- Music -

Words feed and music heals but performance inspires the soul.

Tuesday, July 23, 2013

Flashing back

I'm flashing back and I keep flashing back. I'm still bewildered with what happened and why what happened. You apologized and I tell myself "it's ok, it's over." My throat is like Poland. Choking on the war between the two stronger powers of words and tears. 

And I keep flashing back- to the time when I looked for your shadow as I hear the dreadful "ping!"- to the time when I got up to get my slippers to chase after you. It was so easy, because my heavy distraught body was lifted by mom's angelic hands. I looked at her and shook my head. "I can't believe he did that"

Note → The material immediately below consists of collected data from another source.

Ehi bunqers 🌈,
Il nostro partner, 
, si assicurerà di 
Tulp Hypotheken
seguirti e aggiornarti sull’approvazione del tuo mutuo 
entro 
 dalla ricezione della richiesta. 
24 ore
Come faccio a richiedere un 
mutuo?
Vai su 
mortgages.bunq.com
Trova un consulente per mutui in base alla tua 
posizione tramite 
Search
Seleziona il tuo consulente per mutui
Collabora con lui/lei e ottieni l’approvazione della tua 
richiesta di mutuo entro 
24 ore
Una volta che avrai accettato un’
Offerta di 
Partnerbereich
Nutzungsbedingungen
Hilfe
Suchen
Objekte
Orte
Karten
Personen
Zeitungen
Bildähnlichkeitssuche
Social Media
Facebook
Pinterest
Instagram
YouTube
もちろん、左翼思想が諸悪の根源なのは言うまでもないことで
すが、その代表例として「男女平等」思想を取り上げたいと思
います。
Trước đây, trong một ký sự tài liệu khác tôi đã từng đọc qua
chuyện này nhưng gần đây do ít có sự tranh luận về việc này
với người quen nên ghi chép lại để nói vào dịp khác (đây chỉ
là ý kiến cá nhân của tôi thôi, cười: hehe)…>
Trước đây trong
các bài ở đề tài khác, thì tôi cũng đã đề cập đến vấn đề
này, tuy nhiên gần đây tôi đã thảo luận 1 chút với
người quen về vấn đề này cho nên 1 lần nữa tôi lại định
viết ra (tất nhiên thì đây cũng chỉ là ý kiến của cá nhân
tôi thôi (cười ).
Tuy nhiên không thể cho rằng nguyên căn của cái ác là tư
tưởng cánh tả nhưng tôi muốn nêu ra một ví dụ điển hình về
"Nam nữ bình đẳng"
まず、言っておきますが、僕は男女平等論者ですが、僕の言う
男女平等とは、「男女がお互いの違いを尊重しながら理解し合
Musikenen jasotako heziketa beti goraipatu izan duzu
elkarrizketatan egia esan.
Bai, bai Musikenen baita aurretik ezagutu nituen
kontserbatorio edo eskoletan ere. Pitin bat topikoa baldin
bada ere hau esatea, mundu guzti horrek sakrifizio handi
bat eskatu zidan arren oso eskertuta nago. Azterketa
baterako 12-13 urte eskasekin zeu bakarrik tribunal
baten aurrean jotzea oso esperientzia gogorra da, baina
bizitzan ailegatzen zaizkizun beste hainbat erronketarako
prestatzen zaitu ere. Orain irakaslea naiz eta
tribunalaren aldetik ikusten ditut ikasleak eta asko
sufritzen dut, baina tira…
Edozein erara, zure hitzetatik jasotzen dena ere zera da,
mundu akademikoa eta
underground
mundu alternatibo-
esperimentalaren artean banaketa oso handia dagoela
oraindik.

My sister asked what happened. My dad said to go do some exercise. My mom objectified the situation. But I was a blank so "shut up!"

And I bawled my eyes out. 

My brother's simple gesture of tissue giving. My sister's little goodnight kiss. I smiled in my sleep. 

It's another work day again and I can't stop flashing back. 

Wednesday, July 10, 2013

I have another slice of you please

I'm starting to feel as though I may love you more than you know and more than you do to me. This is scary and I feel as though I need to reel my feelings in. Being utterly vulnerable to someone else isn't as good as I thought. It pays off when you see the other happy but we don't seem to be very happy all the time. I feel like we may fight more than I feel is necessary due to so many miscommunication. 

This isn't the first time I felt this way. We had fought quite abit a few months back. But at that time, I wasn't as invested in you as I am now. Then, it was easier to let go of you. But now, it would be like driving a stake into my chest. The fights did paid off we us knowing each other better and understanding more of ourselves.

I'm doubting how much it really paid off now since we're back to our little fights. I hate it. I hate them. It chokes me up with chains of attachment just thinking about it. 

You used to fear me having to take a 5min walk home back by myself but you're fine now with me going back myself in an hour journey. I do understand the long trips home you have to take after sending me. It's just rather sad that you no longer worry as much when I'm craving for your affection more. 

I desire your affection like a moth desires the flame of a candle. I seems self destructive but the joy of the light, your light, is... Perfect. 

I want you to hug me Everytime you see me like how I fantasize hugging you so tight when we meet. I want you to smother me with kisses like you are grooming me with love. I want you to not feel afraid to make fools of ourselves when we go out together. I want more. I want more of you.